_問題 1_
本文の内容を2文で要約しなさい。
_問題 2_
本文のうち、「しかも、射程圏内に入ったアバ」を含む箇所から書き始め、「からも人々を遠ざけつつある。」で終わるまでの部分を一字一句変えずに出力しなさい。
_問題 3_
本文によると、1~3月期の営業利益はいくらで、前年同期と比べてどう変わったか答えなさい。

_抜粋本文_
映画「アベンジャーズ/エンドゲーム」の興行収入は公開11日で20億ドルを突破した(米シアトルの映画館)

「まずはアベンジャーズ/エンドゲームの驚異的な成功の話をしよう。今日までに約23億ドルの興行収入を得て、たった2週間で歴代2位につけた」。8日に開いた1~3月期決算の発表会見の冒頭、ボブ・アイガー最高経営責任者(CEO)は満足そうに語った。売上高が前年同期比3%増の149億ドル、営業利益が同10%減の38億ドルだったこの四半期の業績には直接関係しないが、今のディズニーにとってはより重要な話題だ。

傘下のマーベル・スタジオが製作し、2012年から続くアベンジャーズシリーズの完結編となるエンドゲーム。アイアンマンやキャプテン・アメリカといったヒーローが勢ぞろいする同作品は、公開から5日間で興行収入10億ドル、11日間で20億ドルの大台に乗せた。米国だけでなく日本や中国の映画館も多くの観客で賑わい、09年公開のアバターが記録した27億9千万ドルを超える日は近い。

しかも、射程圏内に入ったアバターを配給していたのは、3月下旬に買収手続きを終えた21世紀フォックスの映画部門だ。エンドゲームの絶好調な滑り出しにより、興行収入の歴代トップ5すべてにディズニーが関わっている格好になった。

アイガー氏のもくろみはこれらの資産と人気コンテンツを生み出す力を駆使して、メディアを取り巻く荒波を乗り越えることだ。1~3月期、売上高で全体の37%を占めるテレビ放送事業は横ばいだった。ネットフリックスのような動画配信サービスが浸透するなかで、今後も伸びる見込みは乏しい。米IT(情報技術)大手が主導する動画配信のうねりは、映画館からも人々を遠ざけつつある。

(プレーンテキスト形式の文書ソース)
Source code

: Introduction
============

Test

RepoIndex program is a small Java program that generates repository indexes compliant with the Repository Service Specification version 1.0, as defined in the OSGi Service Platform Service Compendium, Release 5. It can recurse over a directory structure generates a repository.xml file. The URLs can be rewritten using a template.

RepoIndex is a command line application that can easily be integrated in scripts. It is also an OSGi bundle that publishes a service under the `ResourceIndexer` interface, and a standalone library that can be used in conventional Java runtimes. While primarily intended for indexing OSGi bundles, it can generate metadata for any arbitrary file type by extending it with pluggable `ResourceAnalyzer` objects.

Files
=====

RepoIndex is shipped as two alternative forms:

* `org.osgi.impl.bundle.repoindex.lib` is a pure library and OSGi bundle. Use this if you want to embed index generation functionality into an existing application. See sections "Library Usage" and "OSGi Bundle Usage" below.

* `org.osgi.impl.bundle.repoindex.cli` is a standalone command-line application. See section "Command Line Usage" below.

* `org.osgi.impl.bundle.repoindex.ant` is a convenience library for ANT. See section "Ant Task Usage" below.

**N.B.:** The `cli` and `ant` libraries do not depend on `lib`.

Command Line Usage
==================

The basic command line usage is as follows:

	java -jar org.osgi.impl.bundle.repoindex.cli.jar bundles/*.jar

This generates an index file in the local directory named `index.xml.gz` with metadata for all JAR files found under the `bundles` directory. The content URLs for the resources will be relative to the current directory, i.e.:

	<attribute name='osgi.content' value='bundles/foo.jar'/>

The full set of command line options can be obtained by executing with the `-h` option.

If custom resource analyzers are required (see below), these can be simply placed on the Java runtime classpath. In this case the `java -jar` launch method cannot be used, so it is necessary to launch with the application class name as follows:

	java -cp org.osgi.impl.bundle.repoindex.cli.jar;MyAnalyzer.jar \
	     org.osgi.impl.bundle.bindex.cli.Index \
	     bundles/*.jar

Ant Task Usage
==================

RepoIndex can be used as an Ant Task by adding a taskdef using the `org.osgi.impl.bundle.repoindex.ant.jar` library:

_解答 1_
「アベンジャーズ/エンドゲーム」は公開11日で興行収入20億ドルを突破し、ボブ・アイガーCEOは1~3月期決算の発表会見の冒頭でその成功を語った。21世紀フォックスの映画部門の買収により、興行収入の歴代トップ5すべてにディズニーが関わる形となり、アイガー氏はこれらの資産と人気コンテンツを生み出す力でメディアを取り巻く荒波を乗り越えようとしている。

_解答 2_
しかも、射程圏内に入ったアバターを配給していたのは、3月下旬に買収手続きを終えた21世紀フォックスの映画部門だ。エンドゲームの絶好調な滑り出しにより、興行収入の歴代トップ5すべてにディズニーが関わっている格好になった。

アイガー氏のもくろみはこれらの資産と人気コンテンツを生み出す力を駆使して、メディアを取り巻く荒波を乗り越えることだ。1~3月期、売上高で全体の37%を占めるテレビ放送事業は横ばいだった。ネットフリックスのような動画配信サービスが浸透するなかで、今後も伸びる見込みは乏しい。米IT(情報技術)大手が主導する動画配信のうねりは、映画館からも人々を遠ざけつつある。

_解答 3_
38億ドルで、前年同期比10%減だった。